3. Per day distance Validity of E way bill curtailed by 50% w.e.f. 01-01-2021
For a normal transportation vehicle one day validity of e-way bill was allowed for travelling to 100 kms or part thereof. For every another 100 Kms or part one additional day was allowed. So, a truck travelling 1760 Kms was allowed validity of 18 days from the midnight of date of generation of e way bill.
However, NN 94/2020 dated 22-12-2020 has increased the distance from 100 kms to 200 kms and has thus reduced the period of validity of e way bill. Thus, a truck travelling 1760 Kms shall be allowed validity of 9 days from the midnight of date of generation of e way bill.
Thus, the period of validity of e way bill has been reduced to 50% w.e.f. 01-01- 2021.
In the times of fog, hilly areas, small snags it shall be very hard and harsh to expect the transporters to observe new regulations. A large number of cases of expiry of e way bill shall be transformed into penalties.

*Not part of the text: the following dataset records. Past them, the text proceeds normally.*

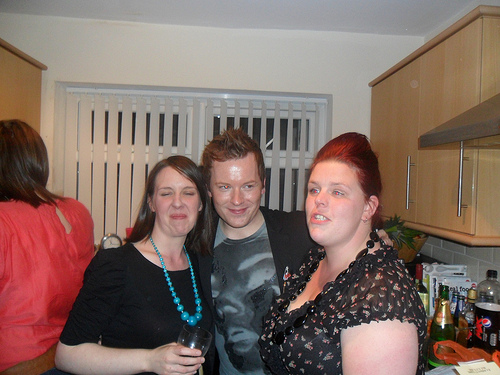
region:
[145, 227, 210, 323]
the blue plastic necklace of the woman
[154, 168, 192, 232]
the face of the woman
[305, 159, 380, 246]
the face of the woman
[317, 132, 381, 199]
the red hair of the woman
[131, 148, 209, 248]
the brown hair of the woman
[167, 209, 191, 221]
the mouth of the woman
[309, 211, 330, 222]
the mouth of the woman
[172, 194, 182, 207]
the nose of the woman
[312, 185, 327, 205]
the nose of the woman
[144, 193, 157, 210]
the ear of the woman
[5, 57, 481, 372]
people gathered in a kitchen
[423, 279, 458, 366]
a bottle of sparkling wine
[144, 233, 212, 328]
a blue faux-pearl necklace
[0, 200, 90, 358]
woman wearing a red shirt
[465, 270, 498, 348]
a plastic bottle of Pepsi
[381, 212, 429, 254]
leaf of a green plant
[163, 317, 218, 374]
woman holding a glass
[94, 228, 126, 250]
a silver clock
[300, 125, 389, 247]
a red-headed woman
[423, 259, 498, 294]
cookbooks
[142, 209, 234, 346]
the woman is wearing a necklace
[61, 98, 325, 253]
the blinds are white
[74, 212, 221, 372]
the woman is holding a glass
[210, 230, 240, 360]
the shirt is gray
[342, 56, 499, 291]
the cabinets are closed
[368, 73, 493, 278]
the cabinet is made of wood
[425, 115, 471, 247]
the handle is silver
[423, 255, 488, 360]
the bottle is open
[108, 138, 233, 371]
the woman is wearing necklace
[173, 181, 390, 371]
the man is wearing a coat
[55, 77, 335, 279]
window with white window blinds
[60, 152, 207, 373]
woman wearing a black dress and blue necklace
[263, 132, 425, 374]
woman wearing a black floral print dress and black necklace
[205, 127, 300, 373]
man with light brown hair wearing black jacket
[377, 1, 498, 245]
wooden kitchen cabinets with silver handles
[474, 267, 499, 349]
half empty bottle of pepsi max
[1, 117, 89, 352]
the back view of a woman wearing a red shirt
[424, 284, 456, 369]
open bottle of champaign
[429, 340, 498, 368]
an orange plastic shopping bag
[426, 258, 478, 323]
an assortment of cook books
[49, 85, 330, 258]
white vertical blinds partially open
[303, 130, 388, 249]
bright red hair pulled back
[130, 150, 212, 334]
eyes closed in photo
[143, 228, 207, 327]
woman wears big blue necklace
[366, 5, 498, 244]
tan wooden cabinets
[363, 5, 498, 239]
tan cabinets with silver handles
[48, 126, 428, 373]
one man between two women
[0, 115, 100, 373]
partial view of woman's back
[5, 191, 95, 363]
salmon-colored blouse with hole in back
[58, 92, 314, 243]
photo taken at night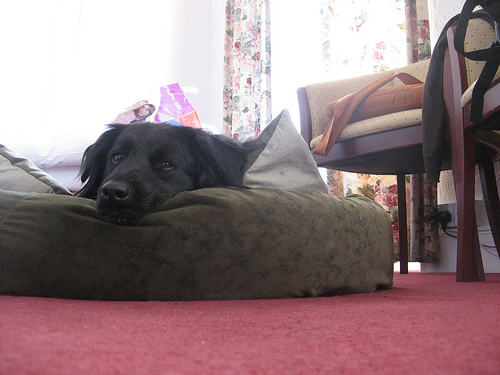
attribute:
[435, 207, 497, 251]
power cord — black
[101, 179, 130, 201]
nose — wet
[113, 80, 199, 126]
bag — for shopping, plastic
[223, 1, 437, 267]
drapes — flowered, patterned, floral, decorated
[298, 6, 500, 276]
chair — on the side, wooden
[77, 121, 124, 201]
ear — long, hairy, furry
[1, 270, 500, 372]
floor — carpet, carpeted, red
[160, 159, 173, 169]
eye — black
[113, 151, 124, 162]
eye — black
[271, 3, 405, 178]
window — lit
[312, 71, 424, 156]
bag — light brown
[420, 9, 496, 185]
jacket — black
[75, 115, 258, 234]
dog — black, sad, brown, lying down, lying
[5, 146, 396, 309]
bed — green, pillow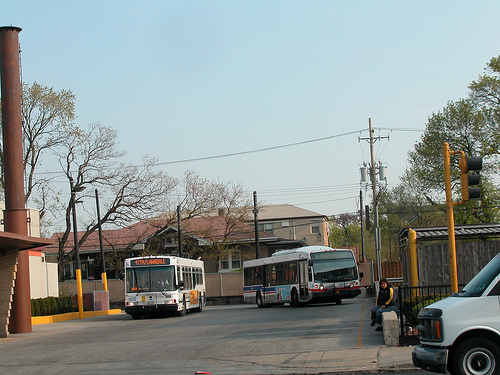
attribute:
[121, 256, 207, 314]
bus — parked, white, public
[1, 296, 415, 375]
road — gray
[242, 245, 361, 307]
bus — white, public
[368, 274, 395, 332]
woman — sitting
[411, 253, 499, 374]
van — white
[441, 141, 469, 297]
pole — orange, yellow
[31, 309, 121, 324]
curb — yellow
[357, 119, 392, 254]
pole — telephone-pole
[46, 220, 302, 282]
building — distant, light-brown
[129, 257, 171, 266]
sign — digital, destination, electronic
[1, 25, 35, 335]
stack — brown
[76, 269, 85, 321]
pole — yellow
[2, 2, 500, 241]
sky — clear, blue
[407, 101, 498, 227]
tree — distant, green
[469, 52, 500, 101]
tree — green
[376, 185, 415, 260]
tree — green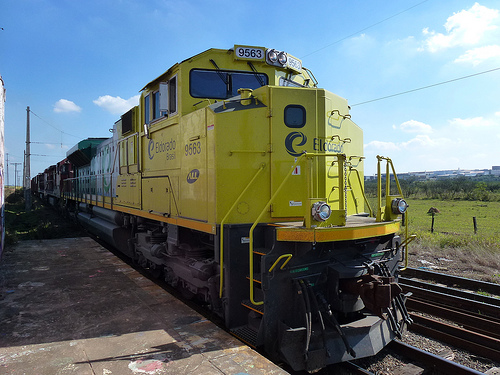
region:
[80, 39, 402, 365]
Yellow train engine on railroad tracks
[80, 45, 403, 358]
A yellow train engine number 9563 sits on tracks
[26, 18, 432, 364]
Many railroad cars sit on a railroad track.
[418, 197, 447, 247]
A tree is growing in a grass field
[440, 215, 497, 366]
A fence post in grass next to railroad tracks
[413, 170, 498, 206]
Many green trees sit in a distance on a green field of grass.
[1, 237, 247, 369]
A brown platform sits next to a a train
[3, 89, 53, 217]
Electrical tower sits in background of a blue cloudy sky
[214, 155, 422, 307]
Yellow stairs go up the front of the train engine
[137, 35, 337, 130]
Many different shapes of windows on a train engine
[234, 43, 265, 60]
9563 is this train's number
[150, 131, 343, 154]
Eldorado, noted twice, is its or its company's name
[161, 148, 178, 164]
Brasil is its location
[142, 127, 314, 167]
two fancy ribbonlike *C* shaped logos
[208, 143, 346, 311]
thin chartreuse railings lead to orange tipped stairs going up!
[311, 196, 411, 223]
two blue tinted headlights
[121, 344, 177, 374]
red+white paint splotch on the ground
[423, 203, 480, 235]
two posts in the distance, one has something mysterious on top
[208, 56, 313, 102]
one whole+one nearly whole visible train windshield wipers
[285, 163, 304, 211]
two white stickers on train front, from this distance signifying nothing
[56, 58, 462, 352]
a yellow train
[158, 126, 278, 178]
The numbers "9563" on train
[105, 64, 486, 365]
a train on the track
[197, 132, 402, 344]
yellow rail bars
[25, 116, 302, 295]
multiple train cars behind attached together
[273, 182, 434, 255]
Two lights on the front of the train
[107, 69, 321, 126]
Windows that are high on the train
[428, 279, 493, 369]
train track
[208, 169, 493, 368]
train track with train on it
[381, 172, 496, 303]
grassy land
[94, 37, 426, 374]
yellow train engine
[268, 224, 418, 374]
black cattle guard on yellow train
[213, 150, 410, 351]
ladder with yellow handrail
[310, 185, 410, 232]
round headlights on the train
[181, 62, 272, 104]
glass train windshield with windshield wipers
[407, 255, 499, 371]
train tracks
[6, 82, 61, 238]
telephone poles and power lines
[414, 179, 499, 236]
field with green grass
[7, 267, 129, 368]
concrete train platform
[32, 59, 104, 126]
blue sky with some white clouds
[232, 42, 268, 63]
the number 9563 written on a train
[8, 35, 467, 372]
a yellow colored locomotive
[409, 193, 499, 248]
a field of grass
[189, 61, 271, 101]
a windshield of a train engine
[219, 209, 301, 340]
A staircase attached to a train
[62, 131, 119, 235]
a green colored train car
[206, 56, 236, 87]
a windshield wiper on a train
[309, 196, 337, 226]
a headlight on the front of a train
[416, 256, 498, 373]
metal railroad tracks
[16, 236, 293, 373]
a train platform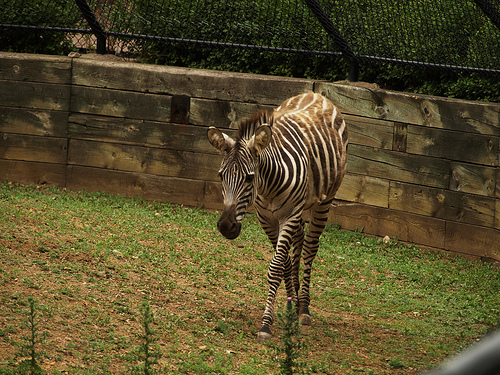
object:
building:
[1, 7, 500, 269]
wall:
[0, 54, 500, 263]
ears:
[206, 123, 235, 150]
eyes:
[216, 168, 229, 183]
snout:
[214, 209, 243, 240]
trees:
[126, 294, 164, 374]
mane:
[231, 105, 278, 157]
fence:
[1, 50, 500, 269]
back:
[266, 91, 332, 139]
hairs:
[234, 109, 279, 144]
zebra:
[204, 88, 352, 338]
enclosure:
[0, 0, 500, 373]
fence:
[0, 2, 500, 99]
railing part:
[423, 330, 500, 373]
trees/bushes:
[0, 0, 500, 105]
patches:
[16, 235, 61, 256]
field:
[0, 178, 500, 374]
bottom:
[0, 183, 500, 374]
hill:
[0, 181, 500, 374]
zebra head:
[205, 118, 275, 243]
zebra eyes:
[241, 171, 259, 185]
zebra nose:
[215, 217, 237, 236]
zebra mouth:
[220, 228, 239, 238]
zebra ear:
[248, 123, 273, 150]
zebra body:
[254, 92, 352, 339]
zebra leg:
[258, 209, 296, 327]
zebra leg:
[296, 204, 326, 312]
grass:
[0, 181, 500, 374]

The taxpayers and transporters shall always have to at their toes. Once officer on road imposes penalty the appellate authority in majority of cases shall confirm demand without providing any heed to the pleadings of the assesse. Further, GST appellate tribunal has still not been formed and thus assesse shall be at the mercy of the officers on road.
Concluding, the representation prayed that these changes should be closely scrutinized by the government and for the time being the operation of these changes should be suspended because if not stopped shall bring the already ailing businesses to grinding halt. These changes if implemented shall also deteriorate the ranking of country in “ease of doing business”. The main purpose of these changes appears to make GST a subjective law, where in the compliant taxpayers shall suffer the most.